Sunday, March 1, 2009

Journey of imagination.......from K

As I have time to think – to really delve into ideas, I realize that my imagination does not go much beyond my reality. My disparate thoughts fall into memories both good and wincing, but rarely moves beyond. Even before this trip began, I could not fathom my daily routine. Friends asked what I feared and I could not come up with an answer. My fears were limited to the problems we had already faced and survived, so why fear them now? Is lack of imagination linked with a lack of intelligence? Einstein certainly seemed to think so: Imagination is more important than knowledge.

So I sit on the bow of my boat and I push my thoughts beyond my past experiences. I play the “what if” game, trying to imagine the wildest possibilities: a whale surfacing to port and rolling our boat; a mermaid teasing me with a flip of her tail; Pat suddenly jumping ship, leaving me to captain Senara. Would I panic? No, I would do what I’ve always done, the necessary jobs to survive. I would respond to the moment, to the crisis. I would rely on myself as I always have.

So how does one develop imagination? I crave creative, unexpected ideas to entertain myself, to solve problems, to make myself – and perhaps others – a little more interesting. As I journey through my 'middle' years, I try desperately, sometimes with futility, to find my childhood life of imaginary friends who accompanied me to secret forts in the palmetto bushes of Miami, but these friends have lost their voices. To spark ideas, I purposely read diverse books at the same time. "The History of God" provides surprising allusions to my articles in Sail Magazine. Interestingly, I find more blessed spirituality in the sailing articles than Karen Armstrong’s rhetoric on religions. I open myself to authors I used to avoid, fully immersing myself in their storytelling worlds.

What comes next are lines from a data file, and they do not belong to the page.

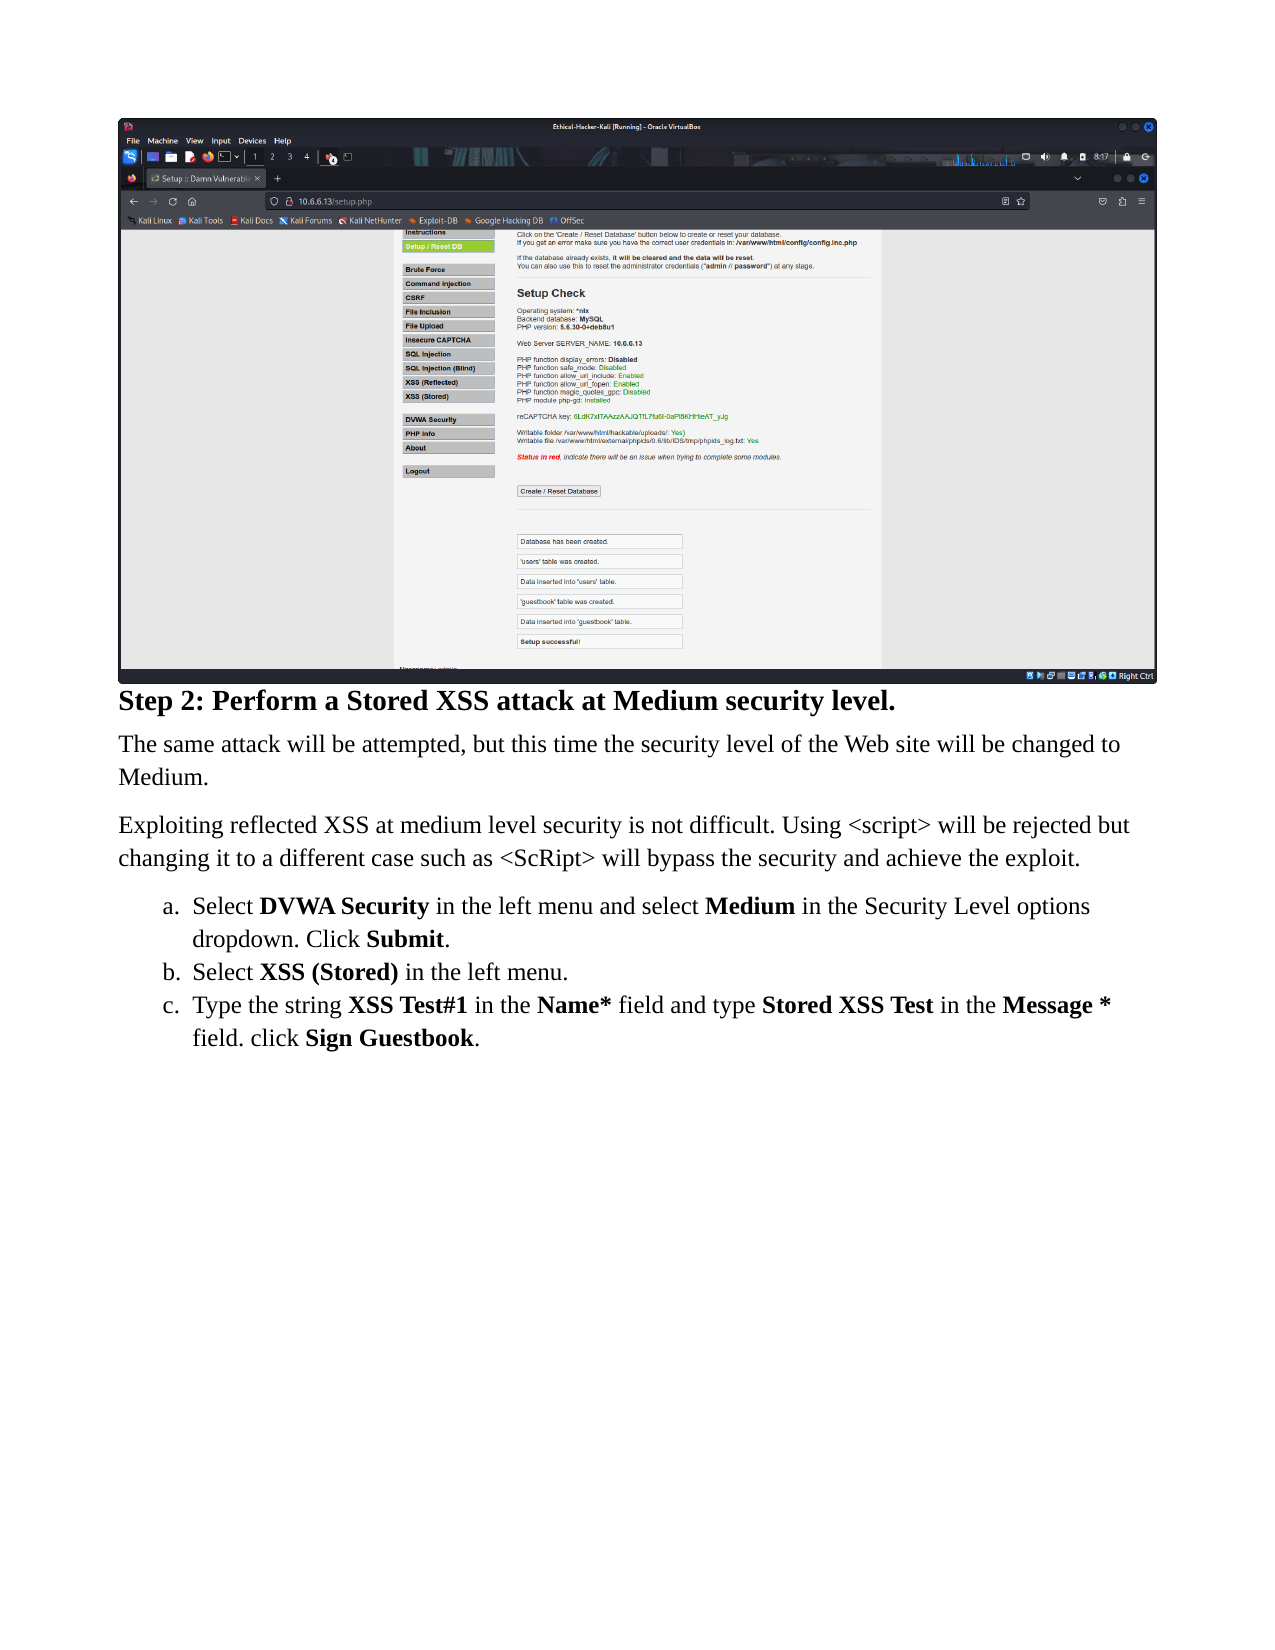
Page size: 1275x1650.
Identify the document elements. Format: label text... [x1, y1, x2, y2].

text The same attack will be attempted, but this time the security level of the Web site will be changed to Medium. [118, 729, 1157, 791]
list Type the string XSS Test#1 in the Name* field and type Stored XSS Test in the Message * field. click Sign Guestbook. [162, 990, 1157, 1052]
list Select DVWA Security in the left menu and select Medium in the Security Level options dropdown. Click Submit. [162, 891, 1157, 952]
subtitle Step 2: Perform a Stored XSS attack at Medium security level. [118, 684, 1157, 717]
text Exploiting reflected XSS at medium level security is not difficult. Using <script> will be rejected but changing it to a different case such as <ScRipt> will bypass the security and achieve the exploit. [118, 810, 1157, 872]
list Select XSS (Stored) in the left menu. [162, 957, 1157, 986]
picture [118, 118, 1157, 684]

But alas, I realize that my obsessive reading is an attempt to live some else’s imagination – not my own. Solution: write my own imagination. This is where I freeze. Yet, if I write what I know, I ignore creativity. Do I try to meld the two? Ahhh, it’s painful to change the truth. Stephen King’s advice haunts me: begin a story and go where it takes you. That advice sounds strangely familiar... sort of like taking a sail trip. But writing is so much scarier -- because the journey is on the inside.

2 comments:

Randi Jo :) said...

very intriguing! :)

C.C. said...

Well, there's an excellent article for Sail Magazine or Psychology Today! Wow, K! You need to be writing - that is for sure! Maybe short pieces for magazines to start? The novels can come later!